Mental Health is Connected to Overall Health

Mental health is a vital part of overall health. It affects how people think, feel, and behave. Many people with symptoms of depression don’t describe themselves as feeling depressed. It can be embarrassing to talk about. It is not unusual for caregivers to develop mild or more serious depression as a result of the constant demands they face while providing care.

Symptoms of Depression – People experience depression in different ways. Some may feel classic symptoms, like sadness and hopelessness. Others may have signs that you might not equate with depression, such as extreme fatigue or irritability. Have you experienced any of the following for longer than two weeks?

• Feeling sad, tearful, empty, hopeless
• Weight loss and no appetite or cravings with weight gain
• Changes in sleep
• A loss of interest in people and/or activities that once brought you pleasure
• Feeling numb
• Becoming easily agitated or angered
• Feeling that nothing you do is good enough
• Increase in alcohol or drug consumption
• Excessive time on the Internet
• Trouble focusing, thinking, or planning — as if your head was filled with fog
• Neglecting your physical well-being and appearance
• Thoughts of running away, or escaping from the situation
• Thoughts of death or suicide, ideas of how to end your life
• Ongoing physical symptoms that do not respond to treatment, such as headaches, digestive disorders, and chronic neck and back pain

Early attention to symptoms of depression through exercise, a healthy diet, positive support of family and friends, or consultation with a trained health or mental health professional may help to prevent the development of a more serious depression over time.

Caring for a person with dementia can be all consuming – Researchers have found that a person who provides care for someone with dementia is twice as likely to suffer from depression as a person providing care for someone without dementia. Not only do caregivers spend significantly more hours per week providing care, they report more employment problems, personal stress, mental and physical health problems, lack of sleep, less time to do the things they enjoy, less time to spend with other family members, and more family conflict than non-dementia caregivers.

Women experience depression at a higher rate than men – Women, primarily wives and daughters, provide the majority of caregiving. In the United States, approximately 12 million women experience clinical depression each year, at approximately twice the rate of men. If you think depression is all in your head, think again. Physical factors like menopause, childbirth, PMS, thyroid disease, and nutritional deficiencies in iron, vitamin D, and Omega-3 fatty acids can all cause depression.

Military and veteran caregivers are at risk of depression – Military and veteran caregivers experience depression nearly twice the rate of non-military caregivers. The more severe the mental and/or physical health conditions of the veteran, the more demands you face as a caregiver. Conditions like dementia, traumatic brain injury, and post-traumatic stress disorder (TBI and PTSD) can be particularly challenging for caregivers. Trying to cope with daily life in addition to watching out for the veteran’s triggers, or helping them cope with their own stress, can lead you to feel overwhelmed and increase feelings of depression, particularly feelings of helplessness and hopelessness. As a military caregiver, you may not have other people in your life who understand the experience of caring for a service member, particularly younger caregivers whose peers are unlikely to be facing the same kinds of challenges. You may have even moved to have better access to VA benefits, or to a region that is more supportive to your veteran’s needs, which can make you feel even more isolated and less likely to have help from people you know and trust.
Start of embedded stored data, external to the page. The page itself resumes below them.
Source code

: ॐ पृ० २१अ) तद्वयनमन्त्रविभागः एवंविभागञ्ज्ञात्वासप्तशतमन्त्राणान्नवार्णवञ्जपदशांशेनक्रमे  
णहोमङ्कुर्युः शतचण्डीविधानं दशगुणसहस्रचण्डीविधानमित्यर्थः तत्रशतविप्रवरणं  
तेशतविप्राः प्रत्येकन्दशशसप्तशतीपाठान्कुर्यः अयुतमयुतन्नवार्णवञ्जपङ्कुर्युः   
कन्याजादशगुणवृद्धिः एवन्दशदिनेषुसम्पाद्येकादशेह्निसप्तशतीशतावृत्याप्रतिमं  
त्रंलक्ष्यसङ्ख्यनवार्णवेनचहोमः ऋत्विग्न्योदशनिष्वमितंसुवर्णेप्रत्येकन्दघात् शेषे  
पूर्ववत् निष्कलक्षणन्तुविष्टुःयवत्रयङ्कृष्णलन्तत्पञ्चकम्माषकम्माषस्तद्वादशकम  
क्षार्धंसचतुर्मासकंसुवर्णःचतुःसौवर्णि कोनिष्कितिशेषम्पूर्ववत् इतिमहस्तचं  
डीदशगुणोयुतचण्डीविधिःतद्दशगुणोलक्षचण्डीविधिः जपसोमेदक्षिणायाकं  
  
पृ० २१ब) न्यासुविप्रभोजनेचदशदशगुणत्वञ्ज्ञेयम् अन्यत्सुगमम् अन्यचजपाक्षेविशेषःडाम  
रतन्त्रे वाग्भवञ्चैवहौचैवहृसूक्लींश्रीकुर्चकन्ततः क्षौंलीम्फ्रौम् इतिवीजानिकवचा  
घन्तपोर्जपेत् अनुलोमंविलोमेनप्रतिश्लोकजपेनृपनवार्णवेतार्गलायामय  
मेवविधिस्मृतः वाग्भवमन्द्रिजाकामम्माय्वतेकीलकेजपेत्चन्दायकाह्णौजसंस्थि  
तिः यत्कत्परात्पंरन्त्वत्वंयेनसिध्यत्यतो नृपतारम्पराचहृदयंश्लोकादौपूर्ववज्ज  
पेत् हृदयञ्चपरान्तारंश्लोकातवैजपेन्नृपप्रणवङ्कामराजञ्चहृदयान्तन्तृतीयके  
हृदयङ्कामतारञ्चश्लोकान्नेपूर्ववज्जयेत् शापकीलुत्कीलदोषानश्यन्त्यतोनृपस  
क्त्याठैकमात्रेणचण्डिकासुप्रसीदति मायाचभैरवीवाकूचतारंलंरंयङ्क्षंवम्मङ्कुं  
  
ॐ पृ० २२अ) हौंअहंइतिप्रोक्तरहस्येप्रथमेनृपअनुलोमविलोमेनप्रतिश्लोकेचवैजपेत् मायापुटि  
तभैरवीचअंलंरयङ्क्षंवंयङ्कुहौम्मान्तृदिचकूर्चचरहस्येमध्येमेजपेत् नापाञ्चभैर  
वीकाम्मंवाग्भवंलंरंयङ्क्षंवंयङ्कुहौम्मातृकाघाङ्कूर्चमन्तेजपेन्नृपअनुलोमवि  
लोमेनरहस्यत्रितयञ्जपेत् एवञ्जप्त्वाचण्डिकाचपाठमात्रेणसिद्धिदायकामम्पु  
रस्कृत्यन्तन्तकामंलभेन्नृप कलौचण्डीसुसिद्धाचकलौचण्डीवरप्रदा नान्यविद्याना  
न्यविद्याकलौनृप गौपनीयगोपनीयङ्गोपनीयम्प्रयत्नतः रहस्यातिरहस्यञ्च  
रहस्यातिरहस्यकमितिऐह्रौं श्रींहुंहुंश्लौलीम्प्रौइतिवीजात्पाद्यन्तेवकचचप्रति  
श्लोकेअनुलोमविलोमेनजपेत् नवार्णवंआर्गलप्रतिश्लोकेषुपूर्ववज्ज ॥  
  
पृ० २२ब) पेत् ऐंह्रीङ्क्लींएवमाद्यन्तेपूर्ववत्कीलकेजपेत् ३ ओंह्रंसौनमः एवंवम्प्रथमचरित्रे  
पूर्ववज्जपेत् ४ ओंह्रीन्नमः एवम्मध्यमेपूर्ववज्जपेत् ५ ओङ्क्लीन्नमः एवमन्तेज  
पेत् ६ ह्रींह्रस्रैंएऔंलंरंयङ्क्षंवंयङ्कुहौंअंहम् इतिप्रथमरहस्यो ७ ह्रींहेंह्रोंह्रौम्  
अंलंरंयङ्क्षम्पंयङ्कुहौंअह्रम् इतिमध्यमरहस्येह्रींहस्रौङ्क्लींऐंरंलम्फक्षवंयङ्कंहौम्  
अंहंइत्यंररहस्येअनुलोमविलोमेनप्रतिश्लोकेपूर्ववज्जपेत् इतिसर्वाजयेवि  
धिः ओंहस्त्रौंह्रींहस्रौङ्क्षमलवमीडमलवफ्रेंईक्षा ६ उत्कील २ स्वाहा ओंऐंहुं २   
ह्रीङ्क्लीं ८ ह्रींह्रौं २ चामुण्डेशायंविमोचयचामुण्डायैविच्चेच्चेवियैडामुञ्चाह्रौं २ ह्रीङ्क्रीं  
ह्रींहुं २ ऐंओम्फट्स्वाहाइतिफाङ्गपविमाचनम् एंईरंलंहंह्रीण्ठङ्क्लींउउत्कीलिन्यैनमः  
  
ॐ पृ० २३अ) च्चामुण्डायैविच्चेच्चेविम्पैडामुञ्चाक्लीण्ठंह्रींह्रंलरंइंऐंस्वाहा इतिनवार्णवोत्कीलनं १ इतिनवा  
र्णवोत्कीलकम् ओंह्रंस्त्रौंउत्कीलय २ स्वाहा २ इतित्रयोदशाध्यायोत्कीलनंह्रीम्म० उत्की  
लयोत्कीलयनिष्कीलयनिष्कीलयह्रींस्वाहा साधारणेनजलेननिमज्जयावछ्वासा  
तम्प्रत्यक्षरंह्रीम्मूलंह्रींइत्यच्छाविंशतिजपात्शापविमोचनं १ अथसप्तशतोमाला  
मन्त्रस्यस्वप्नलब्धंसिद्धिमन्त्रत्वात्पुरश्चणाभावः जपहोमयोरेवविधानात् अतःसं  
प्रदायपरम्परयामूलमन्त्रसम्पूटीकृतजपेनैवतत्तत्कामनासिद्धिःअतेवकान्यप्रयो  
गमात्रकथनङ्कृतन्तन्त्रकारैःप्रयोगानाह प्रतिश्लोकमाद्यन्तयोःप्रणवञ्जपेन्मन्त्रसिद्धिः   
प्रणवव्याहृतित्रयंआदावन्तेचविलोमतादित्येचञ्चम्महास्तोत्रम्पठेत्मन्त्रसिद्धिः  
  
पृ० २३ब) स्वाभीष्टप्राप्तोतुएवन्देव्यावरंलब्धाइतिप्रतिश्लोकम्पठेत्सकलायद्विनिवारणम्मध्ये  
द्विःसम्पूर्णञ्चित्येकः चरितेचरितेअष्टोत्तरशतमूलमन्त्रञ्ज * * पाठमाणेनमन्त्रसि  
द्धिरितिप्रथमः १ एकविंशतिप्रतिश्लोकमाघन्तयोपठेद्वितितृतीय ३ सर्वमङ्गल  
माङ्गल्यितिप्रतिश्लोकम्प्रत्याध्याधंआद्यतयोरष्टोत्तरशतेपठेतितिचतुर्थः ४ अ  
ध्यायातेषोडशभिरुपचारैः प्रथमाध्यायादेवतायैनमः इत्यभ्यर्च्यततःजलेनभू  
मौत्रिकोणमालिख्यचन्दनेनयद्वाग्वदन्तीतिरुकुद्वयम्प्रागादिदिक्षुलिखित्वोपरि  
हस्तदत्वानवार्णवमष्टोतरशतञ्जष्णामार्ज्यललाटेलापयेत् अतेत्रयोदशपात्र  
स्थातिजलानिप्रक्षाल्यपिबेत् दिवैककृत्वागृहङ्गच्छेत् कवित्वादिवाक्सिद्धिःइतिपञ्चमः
That doesn’t mean help isn’t available. The first step is to talk to your doctor who can refer you to a mental health professional and can prescribe medications as appropriate.

Lack of sleep contributes to depression – While sleep needs vary, most people need eight hours a day. Loss of sleep as a result of caring for a loved one can lead to serious depression. The important thing to remember is that even though you may not be able to get your loved one to rest throughout the night, you can arrange to get much needed sleep. Hiring a respite worker or engaging a friend to be with your loved one while you take a nap, finding a day care center, or scheduling a stay over with another family member for a few nights, are a few ways to keep your caregiving commitment while getting the sleep you need.

What to Do if You Think You Have Depression

The best way to figure out what is causing symptoms is to talk to a qualified professional, like your doctor. If you feel uncomfortable using the term depression, tell your doctor that you are “feeling blue” or “feeling down,” and describe your personal experience and symptoms. The more specific you can be, the better your doctor can help you. The important thing is to make it a priority during your appointment and be as honest as possible so your doctor can help you.